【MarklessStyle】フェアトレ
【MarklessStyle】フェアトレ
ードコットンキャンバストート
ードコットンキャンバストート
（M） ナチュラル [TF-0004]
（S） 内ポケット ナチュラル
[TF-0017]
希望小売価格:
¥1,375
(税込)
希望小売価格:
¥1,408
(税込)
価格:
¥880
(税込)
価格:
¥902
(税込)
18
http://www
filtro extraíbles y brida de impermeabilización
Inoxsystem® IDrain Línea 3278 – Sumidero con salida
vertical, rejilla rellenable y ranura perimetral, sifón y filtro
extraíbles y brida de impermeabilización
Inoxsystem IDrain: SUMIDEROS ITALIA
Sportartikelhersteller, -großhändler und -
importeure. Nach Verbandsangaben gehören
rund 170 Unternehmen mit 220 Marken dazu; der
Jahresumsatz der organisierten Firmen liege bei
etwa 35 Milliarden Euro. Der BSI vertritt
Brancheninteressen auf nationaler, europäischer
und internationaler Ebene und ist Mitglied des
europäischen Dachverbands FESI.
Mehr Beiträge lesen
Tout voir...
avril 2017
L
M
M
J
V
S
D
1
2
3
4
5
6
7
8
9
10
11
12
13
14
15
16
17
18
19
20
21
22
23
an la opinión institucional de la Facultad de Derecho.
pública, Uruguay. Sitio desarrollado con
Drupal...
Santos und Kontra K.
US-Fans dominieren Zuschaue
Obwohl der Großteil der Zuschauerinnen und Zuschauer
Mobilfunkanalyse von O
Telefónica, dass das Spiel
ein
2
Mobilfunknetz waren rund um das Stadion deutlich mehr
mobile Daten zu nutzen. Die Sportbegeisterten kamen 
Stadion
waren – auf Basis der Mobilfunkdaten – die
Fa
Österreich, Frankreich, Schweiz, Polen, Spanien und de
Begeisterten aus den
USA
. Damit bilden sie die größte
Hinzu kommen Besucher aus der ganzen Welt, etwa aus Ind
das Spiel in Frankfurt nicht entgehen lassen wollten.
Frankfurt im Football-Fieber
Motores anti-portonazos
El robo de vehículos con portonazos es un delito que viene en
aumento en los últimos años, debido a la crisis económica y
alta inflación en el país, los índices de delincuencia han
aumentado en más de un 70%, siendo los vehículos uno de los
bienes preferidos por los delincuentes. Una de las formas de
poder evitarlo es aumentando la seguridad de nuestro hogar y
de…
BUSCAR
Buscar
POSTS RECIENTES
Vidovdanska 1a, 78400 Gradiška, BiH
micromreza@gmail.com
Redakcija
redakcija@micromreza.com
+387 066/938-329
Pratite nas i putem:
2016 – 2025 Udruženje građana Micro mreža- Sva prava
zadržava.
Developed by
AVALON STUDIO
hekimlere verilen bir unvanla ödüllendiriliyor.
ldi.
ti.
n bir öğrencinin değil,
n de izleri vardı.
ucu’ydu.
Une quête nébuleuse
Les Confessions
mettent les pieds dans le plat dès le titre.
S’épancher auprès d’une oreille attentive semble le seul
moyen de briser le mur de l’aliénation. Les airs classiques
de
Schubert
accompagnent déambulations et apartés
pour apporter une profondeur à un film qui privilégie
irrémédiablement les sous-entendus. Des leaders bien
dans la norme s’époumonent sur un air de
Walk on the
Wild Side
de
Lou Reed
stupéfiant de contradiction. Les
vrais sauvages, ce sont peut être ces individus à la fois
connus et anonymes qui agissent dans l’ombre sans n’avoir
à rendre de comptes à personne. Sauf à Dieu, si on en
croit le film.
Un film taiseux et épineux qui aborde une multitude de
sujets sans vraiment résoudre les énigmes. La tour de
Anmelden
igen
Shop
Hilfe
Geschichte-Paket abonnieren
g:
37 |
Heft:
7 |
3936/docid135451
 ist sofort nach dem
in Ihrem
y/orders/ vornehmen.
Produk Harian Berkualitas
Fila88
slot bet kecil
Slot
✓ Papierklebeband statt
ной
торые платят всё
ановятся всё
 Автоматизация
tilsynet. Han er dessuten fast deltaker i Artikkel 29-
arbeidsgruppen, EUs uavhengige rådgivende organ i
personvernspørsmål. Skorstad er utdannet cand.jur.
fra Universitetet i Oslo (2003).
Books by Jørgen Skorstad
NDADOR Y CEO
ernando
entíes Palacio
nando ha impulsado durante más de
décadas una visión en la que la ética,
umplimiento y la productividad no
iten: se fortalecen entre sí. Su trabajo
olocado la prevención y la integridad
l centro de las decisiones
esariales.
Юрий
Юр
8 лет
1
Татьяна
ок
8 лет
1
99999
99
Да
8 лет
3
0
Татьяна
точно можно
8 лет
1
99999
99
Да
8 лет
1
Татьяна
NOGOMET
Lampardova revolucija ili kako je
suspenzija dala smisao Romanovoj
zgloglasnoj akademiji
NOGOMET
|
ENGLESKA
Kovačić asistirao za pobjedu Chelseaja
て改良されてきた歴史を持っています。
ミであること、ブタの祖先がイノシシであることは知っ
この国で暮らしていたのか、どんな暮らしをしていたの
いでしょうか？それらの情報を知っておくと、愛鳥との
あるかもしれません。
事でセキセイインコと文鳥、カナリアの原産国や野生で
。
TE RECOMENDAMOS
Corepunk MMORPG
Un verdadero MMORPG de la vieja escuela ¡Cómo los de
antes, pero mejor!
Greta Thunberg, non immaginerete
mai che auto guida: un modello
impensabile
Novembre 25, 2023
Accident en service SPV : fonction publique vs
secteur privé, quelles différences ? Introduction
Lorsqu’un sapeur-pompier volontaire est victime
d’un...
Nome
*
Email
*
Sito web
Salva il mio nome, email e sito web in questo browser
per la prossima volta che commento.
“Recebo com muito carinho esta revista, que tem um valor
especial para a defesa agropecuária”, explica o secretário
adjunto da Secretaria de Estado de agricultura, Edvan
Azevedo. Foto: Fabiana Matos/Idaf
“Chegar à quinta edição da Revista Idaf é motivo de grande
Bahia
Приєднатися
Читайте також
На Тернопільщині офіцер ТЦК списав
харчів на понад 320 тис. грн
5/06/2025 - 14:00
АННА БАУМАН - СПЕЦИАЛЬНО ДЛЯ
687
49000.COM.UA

----------------------------------------

**Task to complete**
Copy the rows from the start through the line containing "Hinzu kommen Besucher", including that line, and change "Jahresumsatz" to "Gesamtumsatz". Keep everything else the same.

**Your response**
【MarklessStyle】フェアトレ
【MarklessStyle】フェアトレ
ードコットンキャンバストート
ードコットンキャンバストート
（M） ナチュラル [TF-0004]
（S） 内ポケット ナチュラル
[TF-0017]
希望小売価格:
¥1,375
(税込)
希望小売価格:
¥1,408
(税込)
価格:
¥880
(税込)
価格:
¥902
(税込)
18
http://www
filtro extraíbles y brida de impermeabilización
Inoxsystem® IDrain Línea 3278 – Sumidero con salida
vertical, rejilla rellenable y ranura perimetral, sifón y filtro
extraíbles y brida de impermeabilización
Inoxsystem IDrain: SUMIDEROS ITALIA
Sportartikelhersteller, -großhändler und -
importeure. Nach Verbandsangaben gehören
rund 170 Unternehmen mit 220 Marken dazu; der
Gesamtumsatz der organisierten Firmen liege bei
etwa 35 Milliarden Euro. Der BSI vertritt
Brancheninteressen auf nationaler, europäischer
und internationaler Ebene und ist Mitglied des
europäischen Dachverbands FESI.
Mehr Beiträge lesen
Tout voir...
avril 2017
L
M
M
J
V
S
D
1
2
3
4
5
6
7
8
9
10
11
12
13
14
15
16
17
18
19
20
21
22
23
an la opinión institucional de la Facultad de Derecho.
pública, Uruguay. Sitio desarrollado con
Drupal...
Santos und Kontra K.
US-Fans dominieren Zuschaue
Obwohl der Großteil der Zuschauerinnen und Zuschauer
Mobilfunkanalyse von O
Telefónica, dass das Spiel
ein
2
Mobilfunknetz waren rund um das Stadion deutlich mehr
mobile Daten zu nutzen. Die Sportbegeisterten kamen 
Stadion
waren – auf Basis der Mobilfunkdaten – die
Fa
Österreich, Frankreich, Schweiz, Polen, Spanien und de
Begeisterten aus den
USA
. Damit bilden sie die größte
Hinzu kommen Besucher aus der ganzen Welt, etwa aus Ind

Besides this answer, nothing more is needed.